Артёму в напарники постоянно доставался Аль-Кашар — пожилой алжирец с тёмно-коричневой непроницаемой физиономией, покрытой густой сетью глубоких морщин. Аль-Кашар был местным жителем, родом из Чёрного ущелья, когда-то обитаемого.
Как правило, армейский пятнистый фургон (американский аналог российского "Урала") на рассвете останавливался на излучине узенького безымянного ручья, пересыхавшего время от времени. Они с Аль-Кашаром вылезали из машины, тщательно проверяли амуницию, оружие и правильность настройки рации и, взвалив на плечи тяжёлые рюкзаки, выходили на маршрут. То есть, весь день настойчиво и целенаправленно обходили склоны Чёрного ущелья, высматривая следы пребывания подлых ливийских диверсантов.
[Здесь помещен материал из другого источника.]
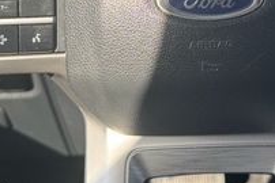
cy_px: -27
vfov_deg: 16.7
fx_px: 604
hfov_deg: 25.4
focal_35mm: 79
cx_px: 196
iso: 80
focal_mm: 6.76
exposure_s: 1/299
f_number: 1.78
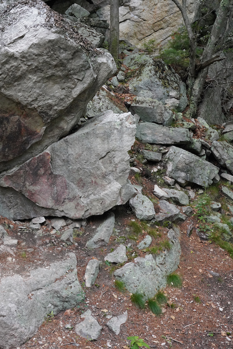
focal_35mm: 41
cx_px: 63
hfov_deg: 32.1
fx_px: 398
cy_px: 185
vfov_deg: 47.4
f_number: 10
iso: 3200
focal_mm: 26
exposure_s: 1/125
Иногда следы обнаруживались, о чём Артём тут же по рации сообщал на базу. Тогда в воздух поднимались "Ирокезы" и, изредка постреливая, начинали старательно кружить над округой. Два раза и патрульным (то есть, Артёму и Аль-Кашару) пришлось вступать в непосредственное боестолкновение с противником. Оба раза выиграли, понятное дело…
Но, чаще всего, обход местности не приносил никаких неожиданных и неприятных результатов. Они к вечеру, сделав по дороге пять-шесть привалов в тени тёмно-красных скал, доходили до Рыжего бархана и останавливались на ночлег, благо у бархана дров было в достатке. Во-первых, бескрайняя полоса сухого кустарника. А, во-вторых, обгоревшие остатки щитовых бараков.
— Здесь когда-то располагались наши армейские склады, — при первом же выходе на маршрут объяснил Аль-Кашар на причудливой смеси французского, английского и арабского языков. — Прилетел большой военный самолёт, сбросил чёрные бомбы, бараки сгорели. Потом прилетел другой военный самолёт, ещё больше первого. Обрызгал всё вокруг очень ядовитой водой. Кусты и верблюжьи колючки засохли. Берберы навсегда ушли из Чёрного ущелья…
— Самолёты-то были ливийские? — недоверчиво спросил Артём. — Ну, те, которые сбрасывали "очень ядовитую воду"?
— Нет, французские, — нахмурился бербер. — Давно это было. Не будем больше говорить про самолёты…
— Не будем, — покладисто согласился Артём, а про себя подумал: — "Похоже, что прав был мудрый Горыныч. Грязное это дело — большая политика…".
Они разжигали небольшой, но жаркий костерок (ночью в пустыне достаточно холодно, особенно на рассвете), ужинали нехитрой, но калорийной снедью из армейского сухого пайка, курили и вели неторопливые философские беседы, потом — по очереди — спали. На рассвете трогались дальше, огибая Чёрное ущелье с юга.